Selection
::::::::

After debate, the
State Board of Education Emerging Issues Committee voted to recommend that the
full State Board of Education (SBOE) send the rule to the Joint Committee on
Agency Rule Review (JCARR) that would have the effect of requiring chartered
nonpublic schools to offer at least one high school-level course in one of the
following subject areas: foreign language, technology, family and consumer
sciences or business education.
But in discussion,
board members voiced concerns that while a version of the rule has been on the
books since at least 2006, that rule has not been enforced over the past 15
years -- an enforcement oversight that drew the ire of Senate Education
Committee Chairman Sen. Andrew Brenner (R-Powell), who was in attendance.
He asked, "So 15
years ago, all these schools would have signed off on this, and nobody at [the
Ohio Department of Education] (ODE) followed up to see if they were compliant
for last 15 years?"
ODE Office of
Nonpublic Educational Options Director Sue Cosmo and Executive Director of
Field Relations Scott Hunt repeatedly told Brenner and committee members that
while ODE conducts onsite inspections when schools are first chartered, the
department only conducts rule enforcement about mandated course offerings when
it receives complaints that a school is out of compliance.
Brenner went on to
recommend that the committee either reach out to the Legislature with a request
to codify the existing practice of chartered nonpublic schools' not being
required to offer one of the specified courses, or that it submit the rule to
JCARR, with committee members eventually choosing the latter.
In describing the
rule's history, committee member Mike Toal explained that there have
historically been different operating standards for public and nonpublic
schools, and so references to "the school" or "the
district" in Ohio Administrative Code (OAC) were considered references to
public schools. The language in question, contained in OAC 3301-35-04 (B)(1),
originally specified that school districts shall offer all the specified
courses.

::::::::

[Saved entries]
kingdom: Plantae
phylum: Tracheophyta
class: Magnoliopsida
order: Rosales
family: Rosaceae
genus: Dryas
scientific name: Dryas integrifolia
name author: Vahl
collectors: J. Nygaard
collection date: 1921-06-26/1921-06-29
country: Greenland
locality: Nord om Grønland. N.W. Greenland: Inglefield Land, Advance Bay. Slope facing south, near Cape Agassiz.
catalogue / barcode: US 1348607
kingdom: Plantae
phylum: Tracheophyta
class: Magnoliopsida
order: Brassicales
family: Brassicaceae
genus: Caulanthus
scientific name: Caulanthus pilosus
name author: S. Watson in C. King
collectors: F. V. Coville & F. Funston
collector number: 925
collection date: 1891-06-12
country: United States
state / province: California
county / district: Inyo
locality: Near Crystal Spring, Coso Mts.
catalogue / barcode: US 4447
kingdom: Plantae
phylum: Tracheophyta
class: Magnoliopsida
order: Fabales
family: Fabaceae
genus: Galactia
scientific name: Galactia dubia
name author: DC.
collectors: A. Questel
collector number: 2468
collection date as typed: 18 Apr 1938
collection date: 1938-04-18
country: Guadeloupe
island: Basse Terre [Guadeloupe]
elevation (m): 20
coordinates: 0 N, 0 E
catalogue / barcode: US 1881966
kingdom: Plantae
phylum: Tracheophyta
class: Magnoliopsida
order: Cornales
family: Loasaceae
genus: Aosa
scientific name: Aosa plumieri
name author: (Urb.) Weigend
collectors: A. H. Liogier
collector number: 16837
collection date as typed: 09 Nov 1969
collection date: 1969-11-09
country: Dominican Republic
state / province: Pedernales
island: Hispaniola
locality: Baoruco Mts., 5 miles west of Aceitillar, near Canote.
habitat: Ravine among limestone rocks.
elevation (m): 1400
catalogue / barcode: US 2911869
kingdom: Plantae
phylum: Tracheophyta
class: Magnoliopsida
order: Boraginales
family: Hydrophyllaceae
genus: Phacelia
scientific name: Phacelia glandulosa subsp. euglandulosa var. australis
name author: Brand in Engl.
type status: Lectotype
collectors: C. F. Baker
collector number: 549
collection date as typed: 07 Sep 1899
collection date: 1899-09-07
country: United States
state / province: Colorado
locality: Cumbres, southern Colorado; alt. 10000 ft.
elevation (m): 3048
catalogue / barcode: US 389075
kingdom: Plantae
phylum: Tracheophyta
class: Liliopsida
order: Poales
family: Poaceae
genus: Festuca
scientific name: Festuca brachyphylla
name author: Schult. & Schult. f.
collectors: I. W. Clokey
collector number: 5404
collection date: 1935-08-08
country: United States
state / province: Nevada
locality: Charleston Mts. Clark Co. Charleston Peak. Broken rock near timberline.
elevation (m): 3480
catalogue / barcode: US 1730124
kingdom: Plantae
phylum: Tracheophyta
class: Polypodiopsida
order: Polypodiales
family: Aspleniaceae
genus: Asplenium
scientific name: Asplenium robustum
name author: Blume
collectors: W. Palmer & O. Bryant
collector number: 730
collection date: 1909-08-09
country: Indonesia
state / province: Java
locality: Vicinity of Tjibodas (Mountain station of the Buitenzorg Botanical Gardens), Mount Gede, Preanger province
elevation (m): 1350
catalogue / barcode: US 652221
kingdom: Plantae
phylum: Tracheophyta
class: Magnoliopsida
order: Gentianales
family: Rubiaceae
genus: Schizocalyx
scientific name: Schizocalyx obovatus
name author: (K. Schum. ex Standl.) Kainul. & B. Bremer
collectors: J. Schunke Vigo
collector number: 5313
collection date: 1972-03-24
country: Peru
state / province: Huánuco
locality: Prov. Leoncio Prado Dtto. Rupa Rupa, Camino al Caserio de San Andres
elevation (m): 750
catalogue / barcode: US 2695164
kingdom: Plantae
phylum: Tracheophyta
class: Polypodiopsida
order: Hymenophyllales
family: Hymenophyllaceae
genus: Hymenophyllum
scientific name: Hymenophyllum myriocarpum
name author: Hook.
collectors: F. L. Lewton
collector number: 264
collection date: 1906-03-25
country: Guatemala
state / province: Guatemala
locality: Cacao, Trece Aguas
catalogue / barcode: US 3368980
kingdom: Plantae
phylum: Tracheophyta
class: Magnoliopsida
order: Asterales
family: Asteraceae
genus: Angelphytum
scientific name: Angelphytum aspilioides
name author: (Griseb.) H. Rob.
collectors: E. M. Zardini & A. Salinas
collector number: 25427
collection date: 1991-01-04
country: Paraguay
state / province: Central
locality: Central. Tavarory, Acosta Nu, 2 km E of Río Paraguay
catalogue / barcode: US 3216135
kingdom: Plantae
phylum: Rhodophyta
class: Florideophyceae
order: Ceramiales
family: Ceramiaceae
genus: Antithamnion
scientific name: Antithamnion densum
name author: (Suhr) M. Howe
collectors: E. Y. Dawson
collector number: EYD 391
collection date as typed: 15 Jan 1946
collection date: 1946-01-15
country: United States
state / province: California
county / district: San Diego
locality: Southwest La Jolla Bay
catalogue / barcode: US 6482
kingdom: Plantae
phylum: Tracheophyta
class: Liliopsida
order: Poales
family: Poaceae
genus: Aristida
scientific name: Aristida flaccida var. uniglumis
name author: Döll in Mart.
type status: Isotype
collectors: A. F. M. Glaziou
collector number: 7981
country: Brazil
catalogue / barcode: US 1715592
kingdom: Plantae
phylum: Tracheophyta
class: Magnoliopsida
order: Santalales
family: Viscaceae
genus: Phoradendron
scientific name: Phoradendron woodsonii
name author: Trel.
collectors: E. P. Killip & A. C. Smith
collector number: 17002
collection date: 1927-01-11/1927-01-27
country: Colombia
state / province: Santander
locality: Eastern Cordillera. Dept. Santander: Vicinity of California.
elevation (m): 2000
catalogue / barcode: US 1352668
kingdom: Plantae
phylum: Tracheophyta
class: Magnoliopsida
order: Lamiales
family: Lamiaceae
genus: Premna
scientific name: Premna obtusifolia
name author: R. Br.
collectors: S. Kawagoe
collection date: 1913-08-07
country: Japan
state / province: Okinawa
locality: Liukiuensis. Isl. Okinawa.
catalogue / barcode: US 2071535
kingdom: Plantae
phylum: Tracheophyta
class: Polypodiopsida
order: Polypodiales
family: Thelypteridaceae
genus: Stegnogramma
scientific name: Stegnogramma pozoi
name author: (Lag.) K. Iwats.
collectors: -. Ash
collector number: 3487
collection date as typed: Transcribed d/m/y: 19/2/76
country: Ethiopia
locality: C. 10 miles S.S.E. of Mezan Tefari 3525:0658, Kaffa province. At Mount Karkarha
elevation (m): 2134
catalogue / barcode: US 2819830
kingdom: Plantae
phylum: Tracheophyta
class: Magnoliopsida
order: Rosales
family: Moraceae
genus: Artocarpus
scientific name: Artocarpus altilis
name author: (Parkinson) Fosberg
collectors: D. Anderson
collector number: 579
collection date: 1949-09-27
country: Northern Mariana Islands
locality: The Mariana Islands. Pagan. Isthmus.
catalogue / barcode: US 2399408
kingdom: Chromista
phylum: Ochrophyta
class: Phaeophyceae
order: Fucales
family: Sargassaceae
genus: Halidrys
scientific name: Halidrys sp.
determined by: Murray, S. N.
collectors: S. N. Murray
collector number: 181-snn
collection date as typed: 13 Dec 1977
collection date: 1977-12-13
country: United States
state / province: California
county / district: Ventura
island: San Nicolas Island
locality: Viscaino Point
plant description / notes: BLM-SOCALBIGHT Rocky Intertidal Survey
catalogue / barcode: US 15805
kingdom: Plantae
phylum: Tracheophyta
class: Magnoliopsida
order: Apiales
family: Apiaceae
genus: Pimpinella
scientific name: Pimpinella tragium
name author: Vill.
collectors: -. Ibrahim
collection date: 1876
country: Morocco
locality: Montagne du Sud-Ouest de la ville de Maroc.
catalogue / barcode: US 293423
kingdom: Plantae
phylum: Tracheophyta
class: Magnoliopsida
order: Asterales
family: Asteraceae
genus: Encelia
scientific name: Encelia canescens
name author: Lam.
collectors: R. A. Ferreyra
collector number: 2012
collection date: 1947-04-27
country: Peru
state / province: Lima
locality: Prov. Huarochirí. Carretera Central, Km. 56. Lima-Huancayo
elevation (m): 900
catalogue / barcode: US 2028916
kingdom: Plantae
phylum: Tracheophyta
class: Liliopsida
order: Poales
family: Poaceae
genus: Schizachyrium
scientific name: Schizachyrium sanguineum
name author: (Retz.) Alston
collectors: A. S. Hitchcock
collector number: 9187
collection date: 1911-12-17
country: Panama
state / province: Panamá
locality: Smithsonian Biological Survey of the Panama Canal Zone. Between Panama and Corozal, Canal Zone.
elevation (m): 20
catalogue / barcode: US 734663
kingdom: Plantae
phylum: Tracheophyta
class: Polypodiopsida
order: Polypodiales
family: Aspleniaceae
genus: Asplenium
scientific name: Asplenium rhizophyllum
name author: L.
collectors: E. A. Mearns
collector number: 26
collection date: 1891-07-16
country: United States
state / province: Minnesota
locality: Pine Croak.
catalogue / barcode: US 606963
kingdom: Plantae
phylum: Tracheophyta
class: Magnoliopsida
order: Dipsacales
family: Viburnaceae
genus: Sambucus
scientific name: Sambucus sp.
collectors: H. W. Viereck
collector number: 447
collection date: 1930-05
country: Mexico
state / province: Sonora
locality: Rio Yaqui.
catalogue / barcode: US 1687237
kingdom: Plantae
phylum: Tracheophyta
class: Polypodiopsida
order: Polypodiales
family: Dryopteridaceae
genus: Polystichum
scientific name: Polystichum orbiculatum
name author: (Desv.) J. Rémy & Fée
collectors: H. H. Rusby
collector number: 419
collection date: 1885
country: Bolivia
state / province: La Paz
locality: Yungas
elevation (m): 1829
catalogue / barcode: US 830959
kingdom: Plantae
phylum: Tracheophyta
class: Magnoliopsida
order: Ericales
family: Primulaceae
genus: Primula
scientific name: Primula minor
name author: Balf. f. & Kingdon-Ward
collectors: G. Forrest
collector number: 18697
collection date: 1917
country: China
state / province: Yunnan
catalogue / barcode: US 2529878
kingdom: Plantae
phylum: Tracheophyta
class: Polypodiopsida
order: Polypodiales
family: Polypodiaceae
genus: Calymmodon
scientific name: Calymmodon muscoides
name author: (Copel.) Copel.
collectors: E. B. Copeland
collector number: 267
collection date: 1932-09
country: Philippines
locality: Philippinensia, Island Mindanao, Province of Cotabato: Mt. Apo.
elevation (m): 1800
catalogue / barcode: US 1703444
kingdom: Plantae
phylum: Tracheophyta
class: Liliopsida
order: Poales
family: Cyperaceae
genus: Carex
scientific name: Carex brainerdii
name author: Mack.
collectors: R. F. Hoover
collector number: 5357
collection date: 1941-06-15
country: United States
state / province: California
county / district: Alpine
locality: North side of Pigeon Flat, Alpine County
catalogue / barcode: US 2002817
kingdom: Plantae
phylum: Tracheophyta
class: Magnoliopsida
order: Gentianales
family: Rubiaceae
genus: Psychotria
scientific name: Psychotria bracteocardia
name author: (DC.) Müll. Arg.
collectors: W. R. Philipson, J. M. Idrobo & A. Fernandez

::::::::

To-do list
a) Revise the article on the nonpublic school course rule from "ODE Office of" to "choosing the latter.", changing "onsite inspections" to "site visits".
b) Write what comes next in the article on the course rule for chartered nonpublic schools, picking up after its final sentence.

Answers below
a)
ODE Office of
Nonpublic Educational Options Director Sue Cosmo and Executive Director of
Field Relations Scott Hunt repeatedly told Brenner and committee members that
while ODE conducts site visits when schools are first chartered, the
department only conducts rule enforcement about mandated course offerings when
it receives complaints that a school is out of compliance.
Brenner went on to
recommend that the committee either reach out to the Legislature with a request
to codify the existing practice of chartered nonpublic schools' not being
required to offer one of the specified courses, or that it submit the rule to
JCARR, with committee members eventually choosing the latter.

b)
And in 2019, Toal added,
ODE legal staff sought to "clarify" the rule by adding explicit
references to chartered nonpublic schools, and that chartered nonpublic schools
must offer all the specified courses. ODE legal staff said the original
definition of "school district" included chartered nonpublic schools,
so the change truly was a clarification rather than a substantive one, despite
Toal's assertions that references to "school" and
"district" in OAC meant public ones in practice and that the change
could result in nonpublic schools' having their charters revoked.
Since ODE legal
staff's change in 2019, the rule has since been amended so that the explicit
references to chartered nonpublic schools have stayed in, but language
specifying which courses must be offered has been removed. The result is that
policy is deferred to what's already in Ohio Revised Code (ORC) -- that per the
state's graduation requirements, all the state's schools are to offer high school-level
instruction in at least one of the following areas: foreign language,
technology, family and consumer sciences or business education.
The rule change
additionally prompted an objection from the state's Common Sense Initiative
(CSI) asking the department to reinstate the full list of required courses in
rule. "The proposed rule change will have a direct and adverse impact on
businesses who depend on Ohio’s education system to train workers to fill its
workforce needs," the letter from CSI to ODE reads.
In ODE's own public
comment period, the department received two letters from chartered nonpublic
school advocates asking for the course mandates not to be required, as well as
many letters from global language teachers and other teachers asking for their
courses to be required offerings.
The rule now heads to the
full board.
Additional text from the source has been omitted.